B. Simon, California Institute of Technology
Title: Extensions of Szego's Theorem
Abstract: TBA
S. Smirnov, Universite de Geneve
Title: Conformal invariance in the Ising model
Abstract: 2D Ising model at criticality is considered a classical example of conformal invariance in statistical mechanics, which is used in deriving many of its properties. However, it seems that no mathematical proof of this assertion has ever been given. Even most of the physics arguments concern nice domains only or do not take boundary conditions into account, and thus only give evidence of a the Mobius invariance of the scaling limit, arguably a much weaker property than. We will show that 2D Ising model at criticality is fully conformally invariant in the scaling limit, and identify the limits of interfaces with Schramm's SLE curves.
U. Tauber, Virginia Tech
Title: Current Distribution in Driven Diffusive Systems: Field Theory Approach
Link to talk
Abstract: (reports work with Vivien Lecomte and Frederic van Wijland, both at Laboratoire de Physique Theorique, Universite de Paris-Sud, Orsay and Universite Paris VII - Denis Diderot, Paris, France, published in: J. Phys. A: Math. Theor. 40, 1447-1465 (2007); e-print: cond-mat/0611265)
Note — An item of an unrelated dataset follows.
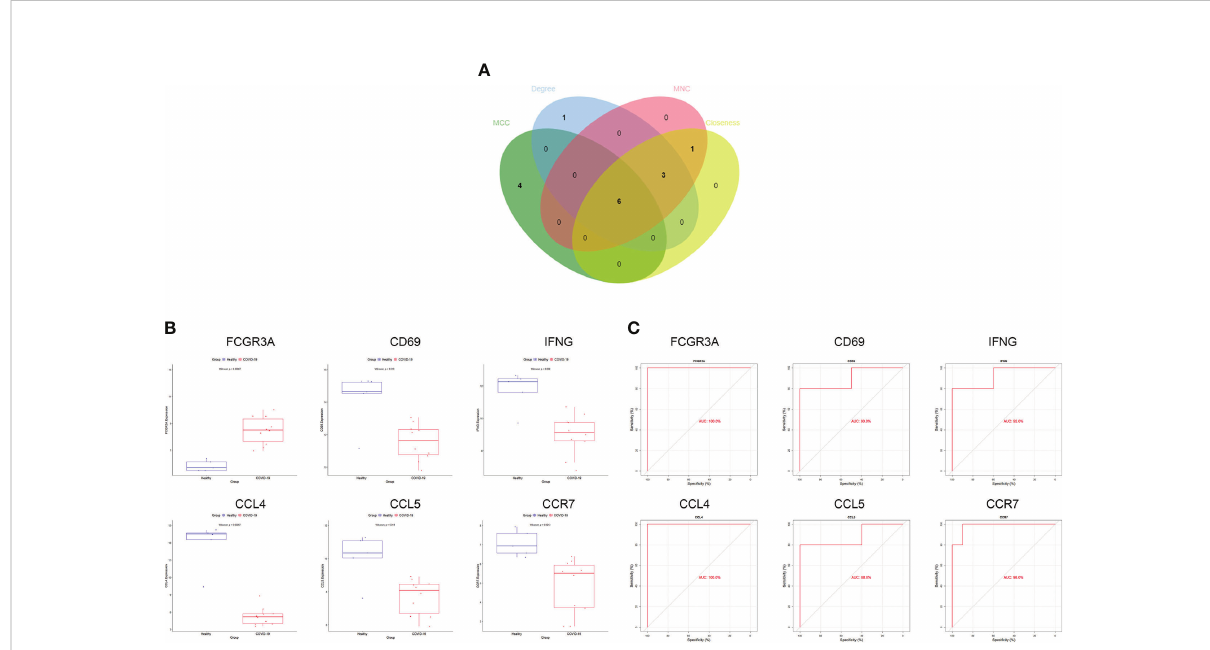
FIGURE 3 Screening and validation of hub genes. (A) Screening process of hub genes. (B) Expression of hub genes in the COVID-19 dataset; blue and red indicate the healthy and COVID-19 groups, respectively. Expression of FCGR3A was signi fi cantly higher and that of CD69, IFNG, CCR7, CCL5, CCL4 was signi fi cantly lower in COVID-19 compared to expression levels in the healthy group. (C) AUC values of hub genes in the COVID-19 dataset. ROC curves and AUC statistics were used to assess the ability to distinguish COVID-19 from healthy controls with excellent sensitivity and speci fi city. COVID-19: coronavirus disease 2019. AUC, area under the curve; ROC, receiver operating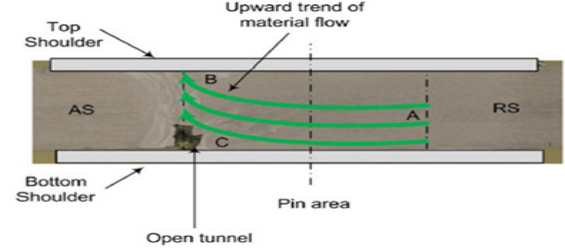
Fig. 6. Material motion around threaded probe.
We investigate the asymptotic properties of the large deviation function of the integrated particle current in driven diffusive systems. It is exemplified how renormalization group techniques allow for a systematic determination of power laws in the corresponding current large deviation functions. We show that the latter are governed by known universal scaling exponents, specifically, the anomalous dimension of the noise correlators.
H.T. Yau, Harvard University
Title: Lower bound on the blow-up rate of the axisymmetric Navier-Stokes equations
Abstract: TBA
A. Zamolodchikov, Rutgers University
Title: Fluctuating geometry and Nucleation in 2D
Abstract: TBA
M. Zirnbauer, Cologne University
Title: Energy correlations for a random matrix model of disordered bosons
Abstract: Linearizing the Heisenberg equations of motion around the ground state of an interacting quantum many-body system, one gets a time-evolution generator in the positive cone of elliptic elements of a real symplectic Lie algebra. The presence of disorder in the physical system determines a probability measure with support on this cone. In this talk I discuss a family of such measures of exponential type, and do so in an attempt to capture, by a simple random matrix model, some generic statistical features of the characteristic frequencies of disordered bosonic quasi-particle systems. The level correlation functions of the said measures are shown to be those of a determinantal process, and the kernel of the process is expressed as a sum of bi-orthgonal polynomials. While the correlations in the bulk scaling limit are in accord with GUE (or sine kernel) universality, at the low-frequency end of the spectrum an unusual type of scaling behavior is found.